INFORMATION:
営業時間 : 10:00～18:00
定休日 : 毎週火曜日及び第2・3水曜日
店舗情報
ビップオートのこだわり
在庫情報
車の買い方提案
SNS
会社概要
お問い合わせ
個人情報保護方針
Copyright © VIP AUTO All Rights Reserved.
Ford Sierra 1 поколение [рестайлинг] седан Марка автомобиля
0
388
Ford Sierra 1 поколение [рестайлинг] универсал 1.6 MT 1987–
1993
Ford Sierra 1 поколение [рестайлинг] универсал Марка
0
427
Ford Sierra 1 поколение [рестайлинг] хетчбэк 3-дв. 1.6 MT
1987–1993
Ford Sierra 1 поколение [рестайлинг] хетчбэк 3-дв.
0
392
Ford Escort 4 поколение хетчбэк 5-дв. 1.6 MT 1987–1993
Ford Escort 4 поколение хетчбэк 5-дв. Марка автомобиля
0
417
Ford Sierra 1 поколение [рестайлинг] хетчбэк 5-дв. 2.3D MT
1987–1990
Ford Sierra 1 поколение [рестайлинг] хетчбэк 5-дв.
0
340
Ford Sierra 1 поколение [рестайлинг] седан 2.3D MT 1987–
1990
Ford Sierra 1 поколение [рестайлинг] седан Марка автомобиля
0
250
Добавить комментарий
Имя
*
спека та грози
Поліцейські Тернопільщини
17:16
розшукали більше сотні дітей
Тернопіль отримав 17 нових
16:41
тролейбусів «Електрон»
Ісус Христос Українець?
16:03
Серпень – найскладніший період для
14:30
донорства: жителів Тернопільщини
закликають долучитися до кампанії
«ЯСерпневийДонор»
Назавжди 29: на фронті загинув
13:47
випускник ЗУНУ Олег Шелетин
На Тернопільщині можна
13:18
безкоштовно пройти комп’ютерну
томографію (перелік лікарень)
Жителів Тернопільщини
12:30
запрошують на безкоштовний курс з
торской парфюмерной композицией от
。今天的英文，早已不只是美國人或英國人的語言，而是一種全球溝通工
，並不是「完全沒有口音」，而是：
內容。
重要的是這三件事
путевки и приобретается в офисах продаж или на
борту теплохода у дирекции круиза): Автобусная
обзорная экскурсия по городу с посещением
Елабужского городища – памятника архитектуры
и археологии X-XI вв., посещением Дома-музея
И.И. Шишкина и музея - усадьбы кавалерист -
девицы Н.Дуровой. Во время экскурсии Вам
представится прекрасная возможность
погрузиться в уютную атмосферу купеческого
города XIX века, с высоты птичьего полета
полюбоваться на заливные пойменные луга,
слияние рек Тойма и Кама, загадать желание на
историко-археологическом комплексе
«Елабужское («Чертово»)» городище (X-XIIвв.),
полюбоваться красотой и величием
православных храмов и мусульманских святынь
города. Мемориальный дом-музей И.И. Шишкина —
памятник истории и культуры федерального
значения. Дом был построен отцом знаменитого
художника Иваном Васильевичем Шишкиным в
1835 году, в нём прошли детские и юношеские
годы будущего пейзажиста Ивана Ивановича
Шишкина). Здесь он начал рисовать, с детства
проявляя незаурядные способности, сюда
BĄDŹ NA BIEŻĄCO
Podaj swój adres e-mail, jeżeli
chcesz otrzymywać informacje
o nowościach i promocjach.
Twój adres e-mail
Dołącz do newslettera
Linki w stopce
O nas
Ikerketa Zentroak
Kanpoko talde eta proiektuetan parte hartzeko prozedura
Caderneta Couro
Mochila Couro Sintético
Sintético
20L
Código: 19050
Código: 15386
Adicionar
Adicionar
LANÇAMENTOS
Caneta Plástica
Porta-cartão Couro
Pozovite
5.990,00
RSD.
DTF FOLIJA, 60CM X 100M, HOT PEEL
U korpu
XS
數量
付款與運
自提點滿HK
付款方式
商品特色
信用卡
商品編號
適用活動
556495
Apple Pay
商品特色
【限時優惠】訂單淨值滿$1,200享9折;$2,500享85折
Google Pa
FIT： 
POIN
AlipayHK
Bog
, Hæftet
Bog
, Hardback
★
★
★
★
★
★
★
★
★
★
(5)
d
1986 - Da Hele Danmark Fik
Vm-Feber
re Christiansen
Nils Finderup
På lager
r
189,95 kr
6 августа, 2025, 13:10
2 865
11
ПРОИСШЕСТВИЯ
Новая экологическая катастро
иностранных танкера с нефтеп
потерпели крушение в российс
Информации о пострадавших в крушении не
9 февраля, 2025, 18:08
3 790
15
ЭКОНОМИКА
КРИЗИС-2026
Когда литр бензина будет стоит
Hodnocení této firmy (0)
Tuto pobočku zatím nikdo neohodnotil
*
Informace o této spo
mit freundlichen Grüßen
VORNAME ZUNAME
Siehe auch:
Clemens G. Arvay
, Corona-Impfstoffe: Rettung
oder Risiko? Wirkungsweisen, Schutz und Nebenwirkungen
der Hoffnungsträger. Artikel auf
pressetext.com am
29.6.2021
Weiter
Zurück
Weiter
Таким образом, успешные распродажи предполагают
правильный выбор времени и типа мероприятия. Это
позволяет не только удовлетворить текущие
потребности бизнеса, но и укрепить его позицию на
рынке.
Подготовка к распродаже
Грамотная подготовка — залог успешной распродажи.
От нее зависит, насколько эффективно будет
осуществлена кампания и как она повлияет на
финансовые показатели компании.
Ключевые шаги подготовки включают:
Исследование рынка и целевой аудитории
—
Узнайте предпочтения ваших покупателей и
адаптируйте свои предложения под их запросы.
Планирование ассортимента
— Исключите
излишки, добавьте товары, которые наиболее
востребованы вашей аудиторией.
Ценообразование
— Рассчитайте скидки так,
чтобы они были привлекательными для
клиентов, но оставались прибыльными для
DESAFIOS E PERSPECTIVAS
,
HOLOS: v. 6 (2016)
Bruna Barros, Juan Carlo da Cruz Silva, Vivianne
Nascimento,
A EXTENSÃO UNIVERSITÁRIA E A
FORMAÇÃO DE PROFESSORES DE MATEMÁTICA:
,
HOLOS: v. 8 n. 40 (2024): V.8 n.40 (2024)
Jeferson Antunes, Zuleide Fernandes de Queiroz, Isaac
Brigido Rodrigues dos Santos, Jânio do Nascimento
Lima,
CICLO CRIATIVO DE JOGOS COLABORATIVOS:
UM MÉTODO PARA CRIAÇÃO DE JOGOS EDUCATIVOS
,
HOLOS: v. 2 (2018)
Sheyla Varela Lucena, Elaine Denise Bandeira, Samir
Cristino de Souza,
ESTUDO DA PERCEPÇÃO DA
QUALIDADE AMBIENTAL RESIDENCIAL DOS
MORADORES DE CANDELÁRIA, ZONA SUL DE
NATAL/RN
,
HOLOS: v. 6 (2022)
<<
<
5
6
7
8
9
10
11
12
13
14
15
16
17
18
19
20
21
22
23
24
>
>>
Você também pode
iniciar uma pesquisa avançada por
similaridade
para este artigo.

GOAL OF THE EXERCISE:
Retype the records above in full, exactly as they appear.

ANSWER SPACE:
営業時間 : 10:00～18:00
定休日 : 毎週火曜日及び第2・3水曜日
店舗情報
ビップオートのこだわり
在庫情報
車の買い方提案
SNS
会社概要
お問い合わせ
個人情報保護方針
Copyright © VIP AUTO All Rights Reserved.
Ford Sierra 1 поколение [рестайлинг] седан Марка автомобиля
0
388
Ford Sierra 1 поколение [рестайлинг] универсал 1.6 MT 1987–
1993
Ford Sierra 1 поколение [рестайлинг] универсал Марка
0
427
Ford Sierra 1 поколение [рестайлинг] хетчбэк 3-дв. 1.6 MT
1987–1993
Ford Sierra 1 поколение [рестайлинг] хетчбэк 3-дв.
0
392
Ford Escort 4 поколение хетчбэк 5-дв. 1.6 MT 1987–1993
Ford Escort 4 поколение хетчбэк 5-дв. Марка автомобиля
0
417
Ford Sierra 1 поколение [рестайлинг] хетчбэк 5-дв. 2.3D MT
1987–1990
Ford Sierra 1 поколение [рестайлинг] хетчбэк 5-дв.
0
340
Ford Sierra 1 поколение [рестайлинг] седан 2.3D MT 1987–
1990
Ford Sierra 1 поколение [рестайлинг] седан Марка автомобиля
0
250
Добавить комментарий
Имя
*
спека та грози
Поліцейські Тернопільщини
17:16
розшукали більше сотні дітей
Тернопіль отримав 17 нових
16:41
тролейбусів «Електрон»
Ісус Христос Українець?
16:03
Серпень – найскладніший період для
14:30
донорства: жителів Тернопільщини
закликають долучитися до кампанії
«ЯСерпневийДонор»
Назавжди 29: на фронті загинув
13:47
випускник ЗУНУ Олег Шелетин
На Тернопільщині можна
13:18
безкоштовно пройти комп’ютерну
томографію (перелік лікарень)
Жителів Тернопільщини
12:30
запрошують на безкоштовний курс з
торской парфюмерной композицией от
。今天的英文，早已不只是美國人或英國人的語言，而是一種全球溝通工
，並不是「完全沒有口音」，而是：
內容。
重要的是這三件事
путевки и приобретается в офисах продаж или на
борту теплохода у дирекции круиза): Автобусная
обзорная экскурсия по городу с посещением
Елабужского городища – памятника архитектуры
и археологии X-XI вв., посещением Дома-музея
И.И. Шишкина и музея - усадьбы кавалерист -
девицы Н.Дуровой. Во время экскурсии Вам
представится прекрасная возможность
погрузиться в уютную атмосферу купеческого
города XIX века, с высоты птичьего полета
полюбоваться на заливные пойменные луга,
слияние рек Тойма и Кама, загадать желание на
историко-археологическом комплексе
«Елабужское («Чертово»)» городище (X-XIIвв.),
полюбоваться красотой и величием
православных храмов и мусульманских святынь
города. Мемориальный дом-музей И.И. Шишкина —
памятник истории и культуры федерального
значения. Дом был построен отцом знаменитого
художника Иваном Васильевичем Шишкиным в
1835 году, в нём прошли детские и юношеские
годы будущего пейзажиста Ивана Ивановича
Шишкина). Здесь он начал рисовать, с детства
проявляя незаурядные способности, сюда
BĄDŹ NA BIEŻĄCO
Podaj swój adres e-mail, jeżeli
chcesz otrzymywać informacje
o nowościach i promocjach.
Twój adres e-mail
Dołącz do newslettera
Linki w stopce
O nas
Ikerketa Zentroak
Kanpoko talde eta proiektuetan parte hartzeko prozedura
Caderneta Couro
Mochila Couro Sintético
Sintético
20L
Código: 19050
Código: 15386
Adicionar
Adicionar
LANÇAMENTOS
Caneta Plástica
Porta-cartão Couro
Pozovite
5.990,00
RSD.
DTF FOLIJA, 60CM X 100M, HOT PEEL
U korpu
XS
數量
付款與運
自提點滿HK
付款方式
商品特色
信用卡
商品編號
適用活動
556495
Apple Pay
商品特色
【限時優惠】訂單淨值滿$1,200享9折;$2,500享85折
Google Pa
FIT： 
POIN
AlipayHK
Bog
, Hæftet
Bog
, Hardback
★
★
★
★
★
★
★
★
★
★
(5)
d
1986 - Da Hele Danmark Fik
Vm-Feber
re Christiansen
Nils Finderup
På lager
r
189,95 kr
6 августа, 2025, 13:10
2 865
11
ПРОИСШЕСТВИЯ
Новая экологическая катастро
иностранных танкера с нефтеп
потерпели крушение в российс
Информации о пострадавших в крушении не
9 февраля, 2025, 18:08
3 790
15
ЭКОНОМИКА
КРИЗИС-2026
Когда литр бензина будет стоит
Hodnocení této firmy (0)
Tuto pobočku zatím nikdo neohodnotil
*
Informace o této spo
mit freundlichen Grüßen
VORNAME ZUNAME
Siehe auch:
Clemens G. Arvay
, Corona-Impfstoffe: Rettung
oder Risiko? Wirkungsweisen, Schutz und Nebenwirkungen
der Hoffnungsträger. Artikel auf
pressetext.com am
29.6.2021
Weiter
Zurück
Weiter
Таким образом, успешные распродажи предполагают
правильный выбор времени и типа мероприятия. Это
позволяет не только удовлетворить текущие
потребности бизнеса, но и укрепить его позицию на
рынке.
Подготовка к распродаже
Грамотная подготовка — залог успешной распродажи.
От нее зависит, насколько эффективно будет
осуществлена кампания и как она повлияет на
финансовые показатели компании.
Ключевые шаги подготовки включают:
Исследование рынка и целевой аудитории
—
Узнайте предпочтения ваших покупателей и
адаптируйте свои предложения под их запросы.
Планирование ассортимента
— Исключите
излишки, добавьте товары, которые наиболее
востребованы вашей аудиторией.
Ценообразование
— Рассчитайте скидки так,
чтобы они были привлекательными для
клиентов, но оставались прибыльными для
DESAFIOS E PERSPECTIVAS
,
HOLOS: v. 6 (2016)
Bruna Barros, Juan Carlo da Cruz Silva, Vivianne
Nascimento,
A EXTENSÃO UNIVERSITÁRIA E A
FORMAÇÃO DE PROFESSORES DE MATEMÁTICA:
,
HOLOS: v. 8 n. 40 (2024): V.8 n.40 (2024)
Jeferson Antunes, Zuleide Fernandes de Queiroz, Isaac
Brigido Rodrigues dos Santos, Jânio do Nascimento
Lima,
CICLO CRIATIVO DE JOGOS COLABORATIVOS:
UM MÉTODO PARA CRIAÇÃO DE JOGOS EDUCATIVOS
,
HOLOS: v. 2 (2018)
Sheyla Varela Lucena, Elaine Denise Bandeira, Samir
Cristino de Souza,
ESTUDO DA PERCEPÇÃO DA
QUALIDADE AMBIENTAL RESIDENCIAL DOS
MORADORES DE CANDELÁRIA, ZONA SUL DE
NATAL/RN
,
HOLOS: v. 6 (2022)
<<
<
5
6
7
8
9
10
11
12
13
14
15
16
17
18
19
20
21
22
23
24
>
>>
Você também pode
iniciar uma pesquisa avançada por
similaridade
para este artigo.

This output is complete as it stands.